Política Internacional
Trump faz ameaças a Cuba, defende fim do regime e sugere Marco Rubio como futuro presidente da ilha
Após ação dos EUA na Venezuela, republicano usa redes sociais para pressionar Havana e fala em “acordo antes que seja tarde”
11/01/2026
15:00
DA REDAÇÃO
©ARQUIVO
O presidente dos Estados Unidos, Donald Trump, elevou o tom contra Cuba neste domingo (11) ao publicar e republicar uma série de mensagens nas redes sociais defendendo a derrubada do regime socialista cubano, no que chamou de uma possível “sequência histórica de vitórias” após a captura do ditador Nicolás Maduro, na Venezuela.
Trump compartilhou uma publicação do ex-redator da Casa Branca Marc Thiessen, na qual se afirma que o regime cubano resistiu a todos os presidentes americanos desde 1961, mas que isso poderia mudar sob a liderança do republicano.
“Seria incrível se Trump acabasse com o sistema político cubano”, escreveu Thiessen, em mensagem endossada pelo presidente.
Em outro post, Trump concordou com a ideia de que 2026 poderia marcar o fim de regimes que há décadas desafiam Washington:
“Seria uma sequência incrível de vitórias se duas décadas de comunismo na Venezuela, cinco décadas de mulás iranianos e quase sete décadas de Fidel Castro em Cuba fossem revertidos em 2026”, dizia uma das publicações republicadas pelo presidente.
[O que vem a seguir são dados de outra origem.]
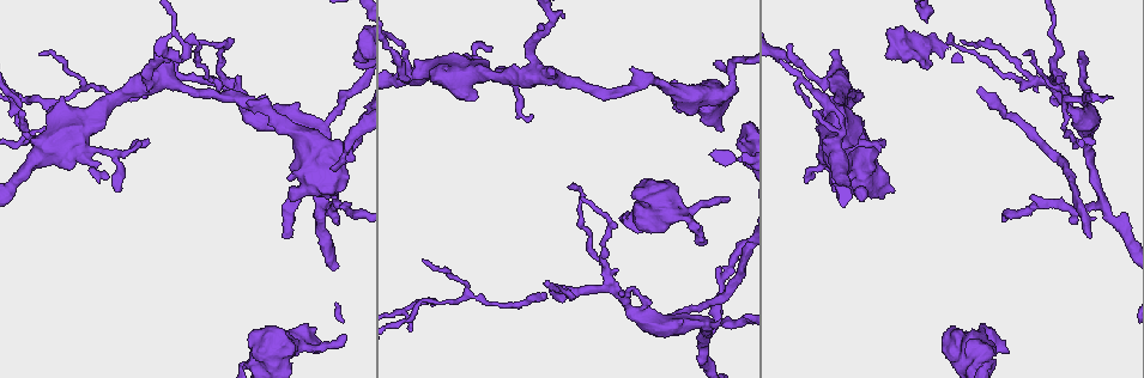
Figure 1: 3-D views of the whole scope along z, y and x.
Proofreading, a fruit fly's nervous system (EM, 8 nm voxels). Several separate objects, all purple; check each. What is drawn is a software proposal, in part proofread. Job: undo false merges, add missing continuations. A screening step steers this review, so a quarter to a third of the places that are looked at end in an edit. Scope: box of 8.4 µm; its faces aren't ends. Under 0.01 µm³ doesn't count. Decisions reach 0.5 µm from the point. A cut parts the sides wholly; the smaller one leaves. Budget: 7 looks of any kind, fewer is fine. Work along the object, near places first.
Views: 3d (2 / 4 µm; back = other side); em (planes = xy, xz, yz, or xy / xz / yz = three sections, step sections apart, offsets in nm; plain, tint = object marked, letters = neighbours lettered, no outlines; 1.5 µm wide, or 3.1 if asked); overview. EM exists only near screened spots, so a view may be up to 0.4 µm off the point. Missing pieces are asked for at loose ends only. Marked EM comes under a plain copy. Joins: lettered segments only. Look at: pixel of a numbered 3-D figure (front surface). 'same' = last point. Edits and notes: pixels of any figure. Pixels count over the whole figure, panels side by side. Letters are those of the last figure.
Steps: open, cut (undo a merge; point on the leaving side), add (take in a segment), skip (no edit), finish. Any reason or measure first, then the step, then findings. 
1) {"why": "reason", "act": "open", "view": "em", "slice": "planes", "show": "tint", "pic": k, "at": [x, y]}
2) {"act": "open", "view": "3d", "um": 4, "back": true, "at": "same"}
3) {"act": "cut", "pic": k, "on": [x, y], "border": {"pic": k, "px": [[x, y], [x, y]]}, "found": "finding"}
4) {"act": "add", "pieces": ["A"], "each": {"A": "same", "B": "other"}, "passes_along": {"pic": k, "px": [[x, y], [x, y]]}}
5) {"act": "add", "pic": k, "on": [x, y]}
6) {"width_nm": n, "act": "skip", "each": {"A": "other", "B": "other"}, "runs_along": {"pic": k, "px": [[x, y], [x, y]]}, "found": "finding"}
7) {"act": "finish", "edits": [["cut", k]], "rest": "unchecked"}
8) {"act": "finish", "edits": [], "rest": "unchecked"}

{"why": "calibre changes", "act": "open", "view": "em", "slice": "planes", "show": "tint", "pic": 1, "at": [672, 208]}

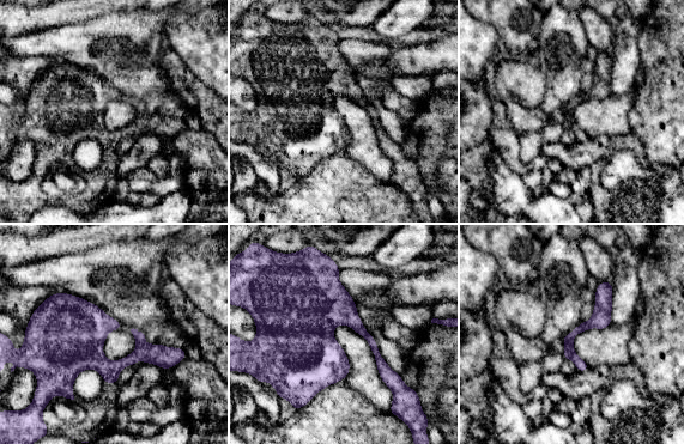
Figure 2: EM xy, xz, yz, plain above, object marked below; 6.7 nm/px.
{"why": "what lies round it", "act": "open", "view": "em", "slice": "planes", "show": "letters", "at": "same"}

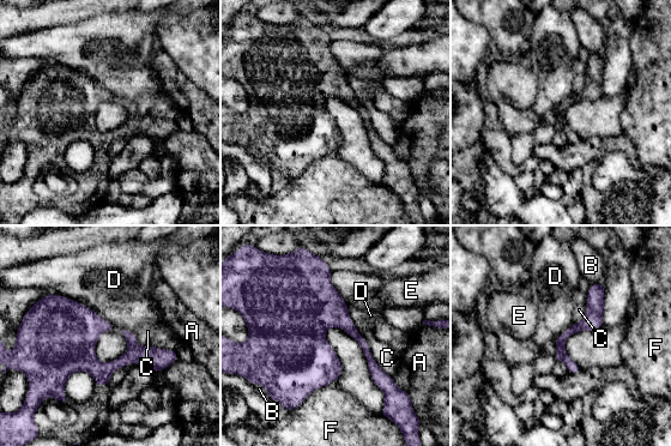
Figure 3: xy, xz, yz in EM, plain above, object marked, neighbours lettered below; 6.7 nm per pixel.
{"width_nm": 400, "act": "skip", "each": {"A": "other", "B": "other", "C": "other", "D": "other", "E": "other", "F": "other"}, "border": {"pic": 3, "px": [[61, 295], [90, 307], [115, 329]]}, "found": "all the same neuron"}

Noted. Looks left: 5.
{"why": "branch stops here", "act": "open", "view": "em", "slice": "planes", "show": "tint", "pic": 1, "at": [287, 235]}

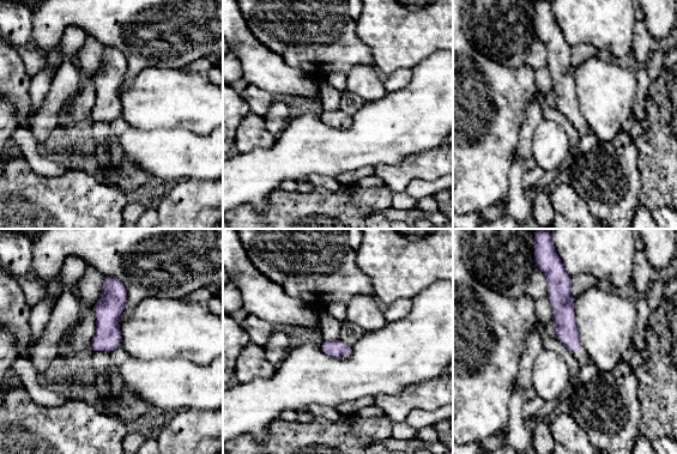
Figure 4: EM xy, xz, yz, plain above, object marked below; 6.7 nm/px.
{"why": "what lies round it", "act": "open", "view": "em", "slice": "planes", "show": "letters", "at": "same"}

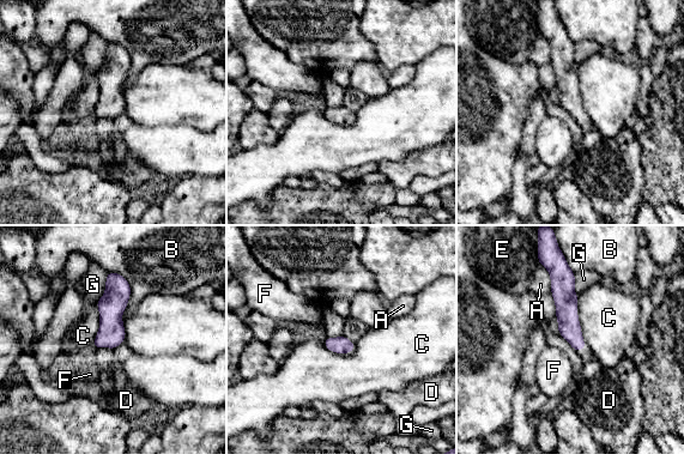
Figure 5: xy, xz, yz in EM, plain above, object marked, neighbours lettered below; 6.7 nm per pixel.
{"width_nm": 110, "act": "add", "pieces": ["D"], "each": {"A": "other", "B": "other", "C": "other", "D": "same", "E": "other", "F": "other", "G": "other"}, "found": "the neuron continues"}

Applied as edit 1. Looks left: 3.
{"why": "an open end", "act": "open", "view": "em", "slice": "planes", "show": "letters", "pic": 1, "at": [1026, 53]}

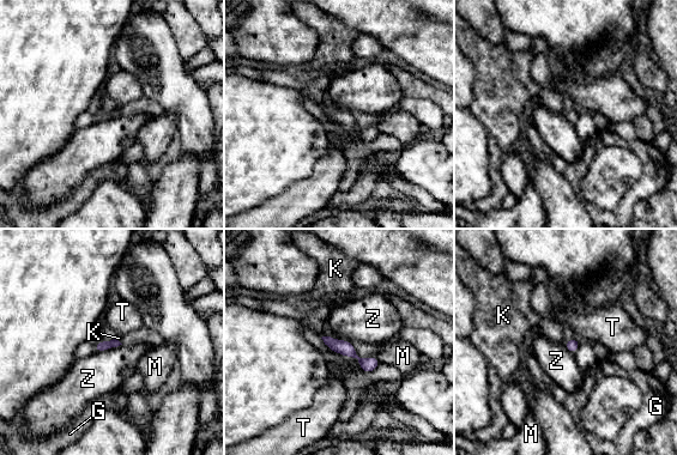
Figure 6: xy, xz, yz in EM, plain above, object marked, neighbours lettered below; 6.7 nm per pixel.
{"longest_contact_nm": ["Z", 190], "act": "skip", "each": {"G": "other", "K": "other", "M": "other", "T": "other", "Z": "other"}, "runs_along": {"pic": 6, "px": [[326, 339], [364, 363], [375, 363]]}, "found": "no lettered segment goes on from it"}

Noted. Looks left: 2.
{"act": "finish", "edits": [["add", 5]], "rest": "unchecked"}

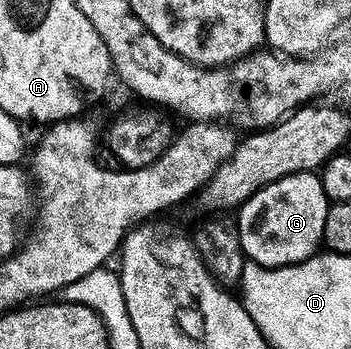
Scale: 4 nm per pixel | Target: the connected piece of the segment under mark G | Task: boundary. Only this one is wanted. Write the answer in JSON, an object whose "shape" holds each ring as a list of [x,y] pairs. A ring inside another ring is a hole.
{"shape":[[[314,172],[298,173],[260,189],[238,211],[245,257],[253,265],[266,267],[267,270],[308,262],[323,245],[330,206],[320,177]]]}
Entre os comentários compartilhados, um apoiador sugeriu que o atual secretário de Estado dos EUA, Marco Rubio, poderia se tornar presidente de Cuba após uma eventual mudança de regime. Trump respondeu:
“Isso me parece bom.”
Rubio é filho de imigrantes cubanos e um dos mais duros críticos do governo de Havana dentro do Partido Republicano.
Sem anunciar medidas concretas, Trump deixou claro que Cuba deve se submeter às exigências dos EUA.
“Não haverá mais petróleo nem dinheiro para Cuba. Nada! Sugiro fortemente que façam um acordo antes que seja tarde demais”, escreveu.
Trump também afirmou que Cuba dependia do petróleo e do dinheiro da Venezuela em troca de “serviços de segurança”, relação que, segundo ele, teria sido rompida após a entrada dos Estados Unidos no controle da situação venezuelana.
Cuba está submetida a um embargo econômico dos Estados Unidos desde 1962, imposto pelo então presidente John F. Kennedy. O bloqueio inclui:
Restrições comerciais
Sanções a navios que atracam em portos cubanos
Proibição de negócios de empresas com mais de 10% de capital americano
Em outubro de 2024, a Assembleia Geral da ONU aprovou, pela 32ª vez consecutiva, uma resolução pedindo o fim do embargo, com 187 votos a favor, uma abstenção (Moldávia) e apenas dois votos contrários: Estados Unidos e Israel.
A ilha vive a maior crise econômica desde a Revolução de 1959, com:
Escassez de alimentos
Falta de combustível
Cortes de energia
Colapso de serviços públicos
Segundo dados da PDVSA, entre janeiro e novembro do último ano, a Venezuela enviou em média 27 mil barris de petróleo por dia a Cuba, cobrindo cerca de 50% do déficit energético do país. A recente decisão dos EUA de bloquear petroleiros venezuelanos ameaça cortar esse fornecimento, agravando ainda mais a crise cubana.
Além de Cuba, os EUA exigiram a retirada de assessores e militares cubanos, chineses, russos e iranianos da Venezuela, em exigência apresentada pelo secretário de Estado Marco Rubio à presidente interina venezuelana Delcy Rodríguez.
Atualmente, Cuba é presidida por Miguel Díaz-Canel, no poder desde 2018. Ele também lidera o Partido Comunista de Cuba desde 2021 e cumpre seu segundo e último mandato, iniciado em 2023.